Mi sono integrata molto velocemente. Fare amicizia è stato semplice, perché all’agenzia ho trovato subito altri tirocinanti, molto inclusivi. Uscire insieme era sempre una possibilità. Poi c’era Dori, una mia coinquilina originaria di Budapest, studente di Psicologia. Uscivamo insieme e conoscevamo persone nuove. La gente era molto cordiale, aperta a fare nuove amicizie. A me poi piaceva anche girare da sola. Ricordo una serata in un jazz club in solitaria, bellissima. 

  

Attività nel tempo libero?

In Germania hanno la cultura del barbecue. Quindi, gran grigliate. Per il dopocena, bar oppure locali techno, molto diversi da quelli italiani. 

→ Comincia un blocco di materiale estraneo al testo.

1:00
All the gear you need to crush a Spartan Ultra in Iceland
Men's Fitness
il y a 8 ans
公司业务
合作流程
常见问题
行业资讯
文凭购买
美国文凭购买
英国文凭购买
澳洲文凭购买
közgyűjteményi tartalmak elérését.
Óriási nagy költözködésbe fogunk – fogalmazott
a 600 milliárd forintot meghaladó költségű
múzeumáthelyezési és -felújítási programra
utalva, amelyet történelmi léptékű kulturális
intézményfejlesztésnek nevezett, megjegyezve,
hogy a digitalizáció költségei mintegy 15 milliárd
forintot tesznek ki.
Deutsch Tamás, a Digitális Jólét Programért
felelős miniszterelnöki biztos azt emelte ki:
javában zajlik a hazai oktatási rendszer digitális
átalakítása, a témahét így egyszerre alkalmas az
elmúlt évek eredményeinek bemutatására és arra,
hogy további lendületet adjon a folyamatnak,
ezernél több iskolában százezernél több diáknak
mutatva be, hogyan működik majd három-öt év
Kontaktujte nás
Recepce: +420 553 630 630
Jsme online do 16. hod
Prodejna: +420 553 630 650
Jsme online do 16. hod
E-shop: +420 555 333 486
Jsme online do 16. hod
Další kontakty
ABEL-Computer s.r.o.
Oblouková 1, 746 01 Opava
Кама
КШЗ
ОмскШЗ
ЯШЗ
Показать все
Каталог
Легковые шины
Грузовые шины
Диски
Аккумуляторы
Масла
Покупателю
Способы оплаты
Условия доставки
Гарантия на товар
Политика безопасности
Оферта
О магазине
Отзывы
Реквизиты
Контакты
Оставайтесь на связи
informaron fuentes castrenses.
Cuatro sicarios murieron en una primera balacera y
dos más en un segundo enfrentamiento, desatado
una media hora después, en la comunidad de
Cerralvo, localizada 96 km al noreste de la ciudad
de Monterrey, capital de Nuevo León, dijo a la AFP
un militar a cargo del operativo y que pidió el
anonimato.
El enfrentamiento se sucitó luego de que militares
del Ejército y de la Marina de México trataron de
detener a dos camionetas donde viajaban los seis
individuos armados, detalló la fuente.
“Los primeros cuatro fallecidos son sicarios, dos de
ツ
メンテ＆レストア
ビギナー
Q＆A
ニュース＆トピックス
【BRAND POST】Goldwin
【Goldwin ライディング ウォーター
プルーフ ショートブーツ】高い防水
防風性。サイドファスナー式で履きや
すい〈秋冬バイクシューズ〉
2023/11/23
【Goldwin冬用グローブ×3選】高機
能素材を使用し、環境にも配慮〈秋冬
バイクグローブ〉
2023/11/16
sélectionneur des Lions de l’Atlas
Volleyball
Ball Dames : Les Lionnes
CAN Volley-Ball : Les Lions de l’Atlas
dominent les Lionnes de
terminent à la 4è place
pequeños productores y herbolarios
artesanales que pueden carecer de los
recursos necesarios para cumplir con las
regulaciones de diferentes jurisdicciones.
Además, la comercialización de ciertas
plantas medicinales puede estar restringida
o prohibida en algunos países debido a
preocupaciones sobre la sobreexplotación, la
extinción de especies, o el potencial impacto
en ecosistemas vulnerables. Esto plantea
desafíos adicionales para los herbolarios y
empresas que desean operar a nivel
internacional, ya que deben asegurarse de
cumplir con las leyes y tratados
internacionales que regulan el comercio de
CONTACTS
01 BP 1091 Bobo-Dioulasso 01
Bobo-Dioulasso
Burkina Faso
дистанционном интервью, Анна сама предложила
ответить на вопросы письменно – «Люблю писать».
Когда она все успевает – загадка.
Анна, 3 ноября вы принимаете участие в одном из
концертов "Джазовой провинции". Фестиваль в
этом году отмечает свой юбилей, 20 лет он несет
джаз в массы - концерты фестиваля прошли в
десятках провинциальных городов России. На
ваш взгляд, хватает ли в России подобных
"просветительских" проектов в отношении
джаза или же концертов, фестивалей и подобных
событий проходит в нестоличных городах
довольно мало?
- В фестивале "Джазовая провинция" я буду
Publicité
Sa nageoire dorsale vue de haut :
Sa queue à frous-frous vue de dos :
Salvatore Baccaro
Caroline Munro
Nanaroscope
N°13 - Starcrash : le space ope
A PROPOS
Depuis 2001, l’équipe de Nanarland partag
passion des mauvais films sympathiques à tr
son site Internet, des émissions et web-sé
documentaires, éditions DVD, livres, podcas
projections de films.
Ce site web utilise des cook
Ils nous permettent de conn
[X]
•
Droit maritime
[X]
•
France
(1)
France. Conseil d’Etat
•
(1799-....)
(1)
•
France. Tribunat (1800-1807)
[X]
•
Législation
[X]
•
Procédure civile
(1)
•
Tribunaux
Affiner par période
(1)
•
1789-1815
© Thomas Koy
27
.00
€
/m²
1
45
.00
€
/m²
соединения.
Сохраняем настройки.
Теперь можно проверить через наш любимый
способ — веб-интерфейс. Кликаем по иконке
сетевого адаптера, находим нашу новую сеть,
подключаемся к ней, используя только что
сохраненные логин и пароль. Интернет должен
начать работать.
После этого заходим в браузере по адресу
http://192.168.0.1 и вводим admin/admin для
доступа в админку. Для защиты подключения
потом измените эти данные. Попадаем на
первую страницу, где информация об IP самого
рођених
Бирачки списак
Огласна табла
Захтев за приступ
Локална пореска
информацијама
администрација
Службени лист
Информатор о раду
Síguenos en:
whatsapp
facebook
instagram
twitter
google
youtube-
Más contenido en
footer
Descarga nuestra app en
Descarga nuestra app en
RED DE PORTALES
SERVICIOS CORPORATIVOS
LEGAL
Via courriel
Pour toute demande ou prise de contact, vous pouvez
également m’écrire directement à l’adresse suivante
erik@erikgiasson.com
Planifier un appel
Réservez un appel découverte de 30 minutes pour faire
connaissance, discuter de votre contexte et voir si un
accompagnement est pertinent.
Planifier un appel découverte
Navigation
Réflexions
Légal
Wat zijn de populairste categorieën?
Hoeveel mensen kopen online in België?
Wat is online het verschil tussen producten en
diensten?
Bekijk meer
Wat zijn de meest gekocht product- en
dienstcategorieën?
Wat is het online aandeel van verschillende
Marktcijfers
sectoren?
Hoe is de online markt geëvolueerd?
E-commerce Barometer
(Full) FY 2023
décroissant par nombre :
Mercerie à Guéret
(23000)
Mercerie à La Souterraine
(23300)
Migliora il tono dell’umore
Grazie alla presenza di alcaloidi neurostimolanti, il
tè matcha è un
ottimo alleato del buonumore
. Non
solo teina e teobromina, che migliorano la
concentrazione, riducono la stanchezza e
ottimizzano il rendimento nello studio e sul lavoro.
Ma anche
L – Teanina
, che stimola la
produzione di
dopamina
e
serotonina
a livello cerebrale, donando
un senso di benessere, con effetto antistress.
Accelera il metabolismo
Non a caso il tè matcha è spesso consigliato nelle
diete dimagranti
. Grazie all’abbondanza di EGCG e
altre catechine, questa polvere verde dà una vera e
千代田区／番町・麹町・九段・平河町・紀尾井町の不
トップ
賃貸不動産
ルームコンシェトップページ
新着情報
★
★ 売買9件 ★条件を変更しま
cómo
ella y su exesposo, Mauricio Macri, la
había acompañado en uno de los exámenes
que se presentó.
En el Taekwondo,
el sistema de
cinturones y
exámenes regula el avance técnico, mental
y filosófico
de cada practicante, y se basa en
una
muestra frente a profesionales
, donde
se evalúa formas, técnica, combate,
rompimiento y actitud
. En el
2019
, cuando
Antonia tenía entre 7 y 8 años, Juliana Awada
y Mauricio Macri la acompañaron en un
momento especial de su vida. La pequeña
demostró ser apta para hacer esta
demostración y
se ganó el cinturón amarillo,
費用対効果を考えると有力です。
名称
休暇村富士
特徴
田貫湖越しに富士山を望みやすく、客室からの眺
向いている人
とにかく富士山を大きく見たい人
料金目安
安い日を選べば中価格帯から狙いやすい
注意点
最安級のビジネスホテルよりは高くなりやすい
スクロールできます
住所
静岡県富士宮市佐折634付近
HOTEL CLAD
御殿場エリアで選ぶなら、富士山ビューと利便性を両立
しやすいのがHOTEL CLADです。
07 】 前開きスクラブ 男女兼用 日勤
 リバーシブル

Una serata che ti è rimasta impressa?

Una volta siamo andate in un club molto famoso, l’Odonien, ricavato in una vecchia discarica. Tre o quattro ore di fila per entrare. Video e foto vietati, tanto che all’ingresso ci hanno dato uno sticker da attaccare davanti alla fotocamera. Dentro era un altro mondo. C’erano persone vestite in maniera molto stilosa, ma anche gente praticamente nuda. Oppure pulmini dentro i quali si ballava. Cose che in Italia non ho mai visto, francamente. È stato un bel tuffo nella cultura tedesca, fatta di eccessi diversi, rispetto ai nostri.  

A Colonia ci vivresti?

Non mi piace vivere in città, ho bisogno di più spazi, più natura. Me ne sono accorta proprio attraverso questa esperienza. Il mare, per esempio, mi è mancato tantissimo.Non lo avrei mai immaginato. 

Con i tuoi colleghi sei rimasta in contatto?

Assolutamente. Soprattutto con Laura e Lidia, le prime con cui ho lavorato. Una studentessa di Ingegneria francese e una designer bulgara con qualche trascorso in Italia. E poi abbiamo un gruppo WhatsApp con gente da tutto il mondo. Chi è in viaggio chiede se c’è qualcuno da incontrare a Malta, oppure in Danimarca, e così via. Stringendo rapporti con persone che provengono dai posti più diversi, vicini e lontani, senti che quando hai voglia di scappare per un pò puoi avere un appoggio praticamente ovunque. È una bella sensazione.